"Masques pédo-sataniques" : une médecin du Bas-Rhin radiée de l'ordre

"Masques pédo-sataniques" : une médecin du Bas-Rhin radiée de l'ordre
(illustration)

, publié le vendredi 19 mars 2021 à 11h11

Avant même la pandémie, elle avait été épinglée pour des traitements s'apparentant à du "charlatanisme".

Elle avait provoqué l'indignation en qualifiant le port du masque de "rituel des pédo-sataniques". La médecin généraliste du Bas-Rhin, Ève Engerer a été radiée de l'Ordre des médecins pour avoir rédigé de faux certificats de contre-indication au port du masque ainsi que pour ses "pratiques alternatives" antérieures à la crise sanitaire, ayant mis en danger ses patients.

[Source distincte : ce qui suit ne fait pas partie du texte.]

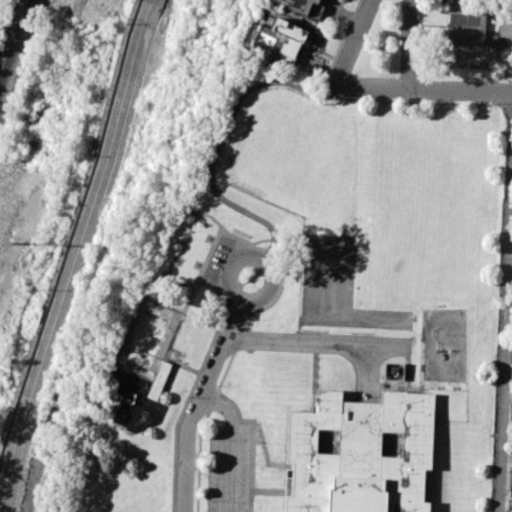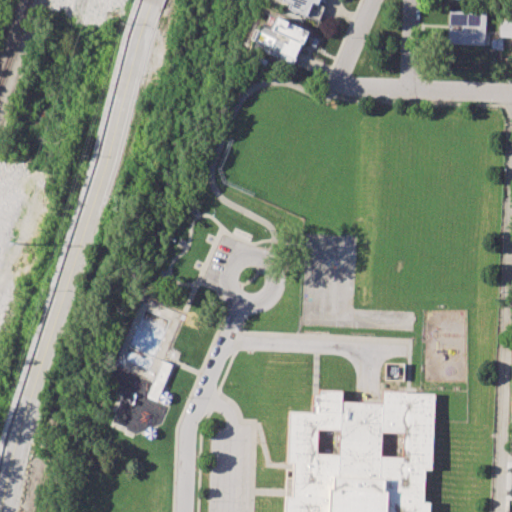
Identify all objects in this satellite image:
building: (303, 7)
building: (305, 8)
building: (466, 27)
building: (505, 27)
building: (505, 27)
building: (465, 28)
building: (287, 38)
building: (285, 40)
railway: (15, 41)
road: (356, 41)
road: (409, 45)
road: (424, 90)
road: (222, 140)
power tower: (2, 232)
road: (75, 255)
road: (230, 268)
road: (201, 271)
road: (169, 273)
park: (148, 275)
road: (273, 292)
road: (505, 303)
road: (349, 337)
road: (125, 341)
road: (236, 341)
road: (314, 345)
road: (185, 367)
building: (393, 371)
road: (366, 373)
building: (157, 380)
road: (198, 404)
road: (177, 417)
road: (249, 420)
road: (234, 445)
building: (359, 454)
building: (360, 454)
parking lot: (228, 470)
building: (511, 480)
building: (510, 484)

"Eu égard à la gravité de l'ensemble du comportement du Dr Engerer, il y a lieu de prononcer à son encontre la radiation du tableau de l'Ordre", conclut la décision de la chambre disciplinaire de première instance de l'Ordre des médecins de la région Grand Est, rendue publique par affichage mi-janvier et transmise jeudi à l'AFP.

"Le Dr Engerer n'ayant pas fait appel, cette décision est définitive", a précisé le Conseil national de l'Ordre des médecins. Ève Engerer était visée depuis novembre par une plainte de l'Ordre des médecins du département du Bas-Rhin. Le même mois, la directrice générale de l'Agence régionale de santé Grand-Est avait suspendu pour cinq mois son droit d'exercice de la médecine, comme elle en a le droit "en cas d'urgence, lorsque la poursuite de son exercice par un médecin (...) expose ses patients à un danger grave".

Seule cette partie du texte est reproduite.